En dernier lieu, Mme A… épouse B… ne peut utilement se prévaloir des dispositions du 5° de l’article L. 611-3 du code de l’entrée et du séjour des étrangers et du droit d’asile lesquelles ont été abrogées par la loi du 28 janvier 2024 pour contrôler l’immigration, améliorer l’intégration et n’étaient plus en vigueur à la date de la décision attaquée.
En ce qui concerne la décision fixant le pays de renvoi :
En premier lieu, l’illégalité de la décision portant obligation de quitter le territoire français n’étant pas établie, Mme A… épouse B… n’est pas fondée à invoquer cette illégalité au soutien de ses conclusions dirigées contre la décision fixant le pays de destination de cette mesure d’éloignement.

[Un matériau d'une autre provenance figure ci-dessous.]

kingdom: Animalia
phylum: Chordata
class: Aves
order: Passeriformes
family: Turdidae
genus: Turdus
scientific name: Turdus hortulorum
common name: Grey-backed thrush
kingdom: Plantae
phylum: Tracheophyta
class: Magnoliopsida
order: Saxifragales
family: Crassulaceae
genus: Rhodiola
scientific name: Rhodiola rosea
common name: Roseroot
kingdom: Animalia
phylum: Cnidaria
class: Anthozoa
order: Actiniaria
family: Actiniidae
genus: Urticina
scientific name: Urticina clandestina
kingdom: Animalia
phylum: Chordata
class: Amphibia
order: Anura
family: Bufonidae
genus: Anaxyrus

En deuxième lieu, la décision par laquelle la préfète du Loiret a désigné le pays à destination duquel Mme A… épouse B… pourra être éloignée en cas d’exécution d’office de la mesure d’éloignement est motivée en droit par le visa des articles L. 612-12 et L. 721-3 à L. 721-5 du code de l’entrée et du séjour des étrangers et du droit d’asile et est suffisamment motivée en fait par l’indication de la nationalité de l’intéressée et de la circonstance qu’elle n’établit pas être exposée à des traitements contraires à la convention européenne de sauvegarde des droits de l’homme et des libertés fondamentales en cas de retour dans son pays d’origine. Le moyen tiré de la motivation insuffisante de cette décision doit donc être écarté.
En dernier lieu, pour les mêmes motifs que ceux énoncés au point 5 du présent jugement, la préfète du Loiret n’a pas porté une atteinte disproportionnée au droit de Mme A… épouse B… au respect de sa vie privée et familiale. Le moyen tiré de la méconnaissance de l’article 8 de la convention européenne de sauvegarde des droits de l’homme et des libertés fondamentales doit donc être écarté.
Il résulte de tout ce qui précède que les conclusions de la requête de Mme A… épouse B… à fin d’annulation de l’arrêté du 15 novembre 2024 de la préfère du Loiret doivent être rejetées.
Sur les autres conclusions :
Eu égard à ce qui vient d’être énoncé, les conclusions de la requête tendant à ce qu’il soit enjoint à l’autorité préfectorale de délivrer un titre de séjour à Mme A… épouse B… ou de réexaminer sa situation, sous astreinte, ne peuvent qu’être rejetées. Il en est de même des conclusions présentées au titre des frais liés au litige.
D E C I D E :
Article 1er : La requête de Mme A… épouse B… est rejetée.
Article 2 : Le présent jugement sera notifié à Mme C… A… épouse B… et à la préfète du Loiret.
Délibéré après l’audience du 6 novembre 2025, à laquelle siégeaient :
Mme Lesieux, présidente,
Mme Bernard, première conseillère,
M. Nehring, premier conseiller,
Rendu public par mise à disposition au greffe le 20 novembre 2025.
La présidente-rapporteure,
Sophie LESIEUX
L’assesseure la plus ancienne,
Pauline BERNARD
La greffière,
Céline BOISGARD
La République mande et ordonne à la préfète du Loiret en ce qui la concerne ou à tous commissaires de justice à ce requis en ce qui concerne les voies de droit commun, contre les parties privées, de pourvoir à l’exécution de la présente décision.